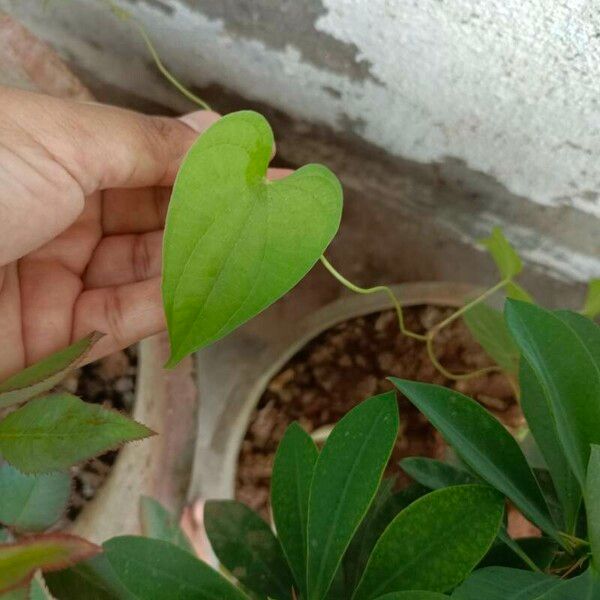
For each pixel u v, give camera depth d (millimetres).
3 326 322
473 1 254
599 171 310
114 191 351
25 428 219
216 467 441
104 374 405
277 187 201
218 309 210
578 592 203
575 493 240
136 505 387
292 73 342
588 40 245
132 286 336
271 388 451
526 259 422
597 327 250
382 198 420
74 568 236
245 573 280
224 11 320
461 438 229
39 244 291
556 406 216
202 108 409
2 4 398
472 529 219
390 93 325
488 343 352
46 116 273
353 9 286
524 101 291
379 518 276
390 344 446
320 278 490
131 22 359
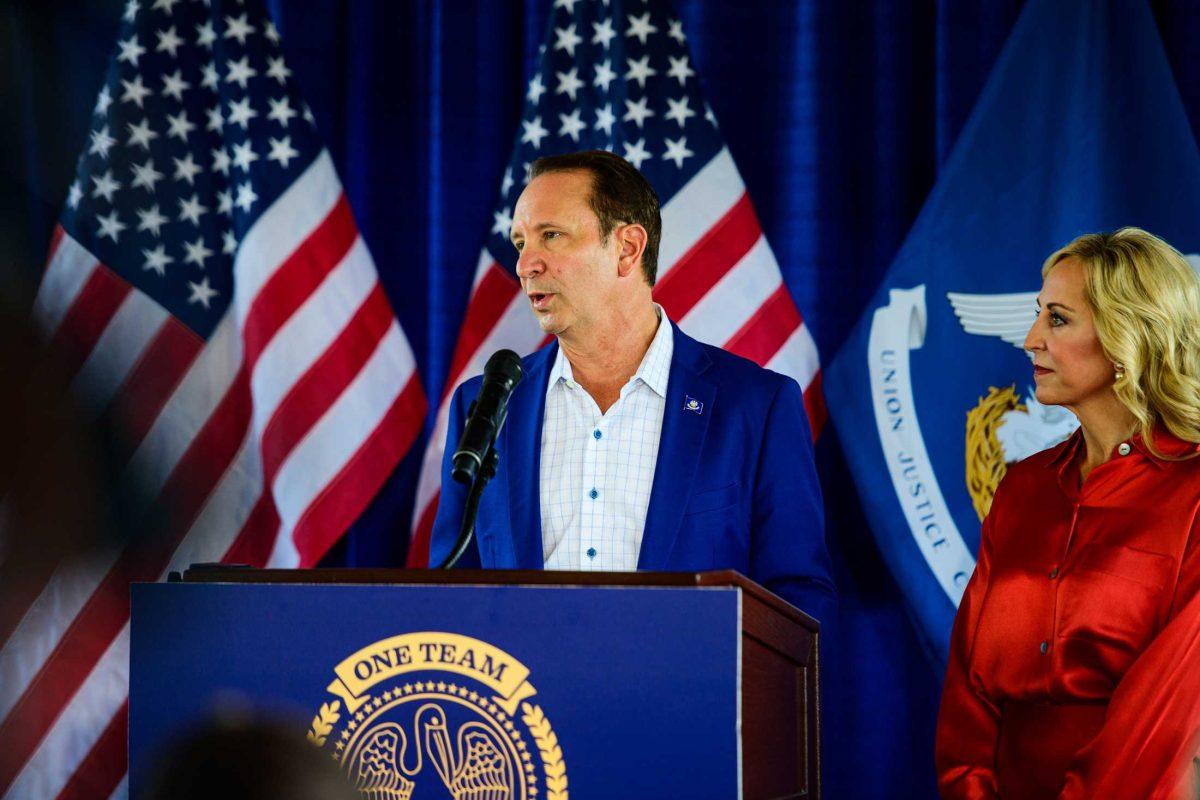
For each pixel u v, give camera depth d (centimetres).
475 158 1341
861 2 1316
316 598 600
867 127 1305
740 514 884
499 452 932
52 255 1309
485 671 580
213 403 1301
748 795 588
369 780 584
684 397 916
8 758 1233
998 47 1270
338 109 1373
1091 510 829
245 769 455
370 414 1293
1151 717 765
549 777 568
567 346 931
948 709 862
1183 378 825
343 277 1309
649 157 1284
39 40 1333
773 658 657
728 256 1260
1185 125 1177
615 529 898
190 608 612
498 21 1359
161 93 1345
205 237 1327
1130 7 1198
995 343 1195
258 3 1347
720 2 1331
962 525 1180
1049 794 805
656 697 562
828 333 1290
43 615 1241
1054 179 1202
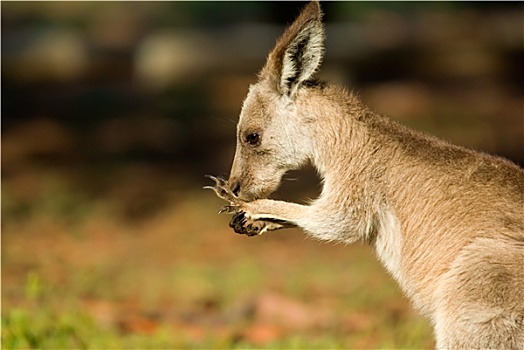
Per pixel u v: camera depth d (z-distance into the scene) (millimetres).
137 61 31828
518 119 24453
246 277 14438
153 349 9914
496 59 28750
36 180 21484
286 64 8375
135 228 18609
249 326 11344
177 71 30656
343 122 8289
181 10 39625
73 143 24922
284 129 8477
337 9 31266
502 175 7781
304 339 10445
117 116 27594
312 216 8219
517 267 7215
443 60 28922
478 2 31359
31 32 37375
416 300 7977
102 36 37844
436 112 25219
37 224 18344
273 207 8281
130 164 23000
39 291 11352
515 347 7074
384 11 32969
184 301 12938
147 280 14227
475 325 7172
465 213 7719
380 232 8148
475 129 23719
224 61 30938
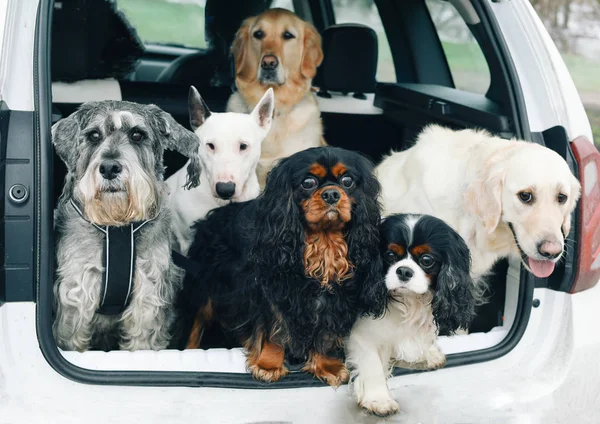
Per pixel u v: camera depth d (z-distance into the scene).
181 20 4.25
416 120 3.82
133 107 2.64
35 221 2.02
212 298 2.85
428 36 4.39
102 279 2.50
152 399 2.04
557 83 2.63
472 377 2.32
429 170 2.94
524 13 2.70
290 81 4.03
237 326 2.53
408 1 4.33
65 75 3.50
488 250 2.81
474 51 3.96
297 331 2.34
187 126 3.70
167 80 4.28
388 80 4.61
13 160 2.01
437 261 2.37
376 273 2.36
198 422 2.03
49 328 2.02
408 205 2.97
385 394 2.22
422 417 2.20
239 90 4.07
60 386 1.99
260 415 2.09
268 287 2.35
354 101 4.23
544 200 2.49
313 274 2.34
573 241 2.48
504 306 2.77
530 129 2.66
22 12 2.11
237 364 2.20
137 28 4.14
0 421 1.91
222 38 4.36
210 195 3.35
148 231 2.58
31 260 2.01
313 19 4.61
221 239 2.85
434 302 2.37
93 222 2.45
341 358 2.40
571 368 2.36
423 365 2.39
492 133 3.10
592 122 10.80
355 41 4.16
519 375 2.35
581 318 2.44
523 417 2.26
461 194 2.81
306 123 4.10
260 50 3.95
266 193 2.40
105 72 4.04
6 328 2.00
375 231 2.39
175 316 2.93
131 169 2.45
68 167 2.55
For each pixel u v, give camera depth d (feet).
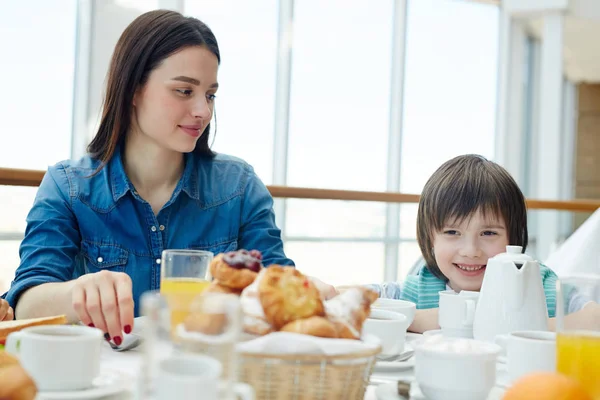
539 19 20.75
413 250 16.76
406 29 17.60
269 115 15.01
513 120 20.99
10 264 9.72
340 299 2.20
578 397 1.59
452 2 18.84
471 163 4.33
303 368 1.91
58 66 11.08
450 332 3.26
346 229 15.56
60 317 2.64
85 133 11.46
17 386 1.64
------------
_Task prompt_
Only the lines from the one containing "For each pixel u v, give camera depth d (feet)." through the end of the records are wanted, set down exactly and without their pictures.

_Response area_
For each pixel u v, give camera depth d (feet).
539 19 20.75
413 250 16.76
406 29 17.60
269 115 15.01
513 120 20.99
10 264 9.72
340 299 2.20
578 397 1.59
452 2 18.84
471 163 4.33
303 368 1.91
58 66 11.08
450 332 3.26
346 229 15.56
60 317 2.64
85 133 11.46
17 386 1.64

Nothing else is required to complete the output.